In mid-October, Boone and her 15 students took an overnight field trip to the Anheuser-Busch Coastal Research Center in Oyster, Va., to study the coastal bays, salt marshes, sea-grass beds, oyster reefs, and barrier islands of Virginia’s Eastern Shore.  

“We took a boat that wound through channels to get to a barrier island,” Alex McDilda, ’14, said. “The tide was out when we arrived, so the boat couldn’t pull up to the dock. We jumped in the water and waded over to the mudflat where everything was decaying. It smelled really bad.

“The ground on the barrier island looked like it was moving because it was covered in thousands of fiddler crabs. Snails covered the marsh grasses. We waded through mud up to our calves. It was the best part of my semester so far!”

Boone made several preparatory visits to Oyster, Va., in the months preceding her class field trip.

“On previous trips I put wire-mesh cubes filled with oyster shells in the water to simulate an oyster reef,” Boone said. “When my students returned weeks later, they could see what was living in there.”

Her students discovered a host of sea creatures living in the cubes. They collected oysters, toadfish, sea cucumbers, sea squirts, mud crabs, blue crabs, red-beard sponges, and sea lettuce in big buckets. Once back in Richmond, they transferred the organisms to a salt-water aquarium in the Gottwald Center for the Sciences.

A week later, Boone’s students hauled big buckets loaded with their catch into two fifth-grade classrooms at Overby-Sheppard Elementary School, a community partner of Build It, the University’s neighborhood-based civic-engagement initiative.

Fifth graders eagerly crowded around tables as Boone’s students talked about the sea creatures and passed them around for the children to examine.

“Ew!” shrieked one child when a sea squirt shot water at her when she touched it.

During the semester, Boone’s students lead five interactive sessions on Chesapeake Bay ecology for the Overby-Sheppard fifth graders.
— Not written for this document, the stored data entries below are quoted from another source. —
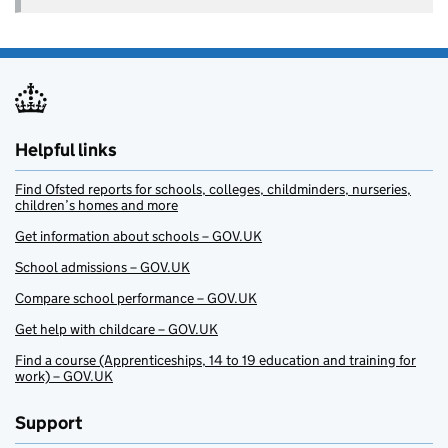
Helpful links
Find Ofsted reports for schools, colleges, childminders, nurseries,
children’s homes and more
Get information about schools – GOV.UK
School admissions – GOV.UK
Compare school performance – GOV.UK
Get help with childcare – GOV.UK
Find a course (Apprenticeships, 14 to 19 education and training for
work) – GOV.UK
Support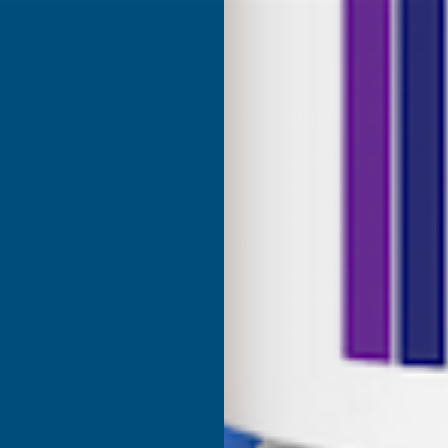
SHOP
USEFUL RESOURCES
Shower Wall Panels
Join Our Mailing List
Sealants & Adhesives
About Us
Composite Decking & Landscaping
Contact Us
Fire Rated Decking & Products
Blog
Expanding Foam Insulation
RAL Colour Chart
Roofing & Guttering
Delivery Information
Sale & Clearance
Sitemap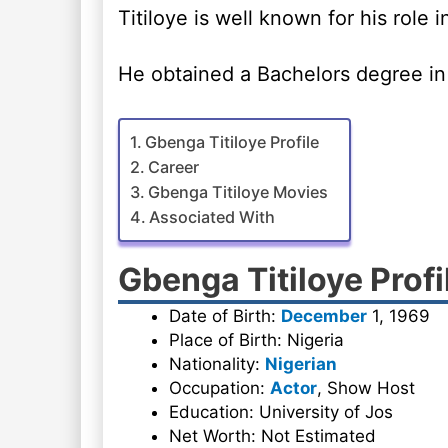
Titiloye is well known for his role 
He obtained a Bachelors degree in 
Gbenga Titiloye Profile
Career
Gbenga Titiloye Movies
Associated With
Gbenga Titiloye Profi
Date of Birth:
December
1, 1969
Place of Birth: Nigeria
Nationality:
Nigerian
Occupation:
Actor
, Show Host
Education: University of Jos
Net Worth: Not Estimated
The sessions focus on estuaries, blue crabs, food webs, oysters, and pollution.

"The class is a great way for my kids to get hands-on experience, visuals, and textual information on the SOL topics," said fifth-grade teacher Mandy Fuhrman. "It brings SOLs to life in the classroom. We are so excited to be partners with such a great university and professor."

Likewise, Boone is excited about partnering with Overby-Sheppard.

“I love outreach education,” Boone said. “College students learn more if they teach someone else. And outreach education exposes public school students to things they might not ever experience otherwise.”

Community-based learning is a different way to learn,” Austin Butler, ’14, said. “The kids want to see and understand things. It works the same way for us. Our field trip was a great experience. It’s one thing to read about something, but to actually see a mudflat and smell it is really great.”

Photo: Emily Boone, left, supervises students Nicole Pradas, '14, and Tommy Hurst, '16, as they pull a net through sea-grass beds to collect specimens.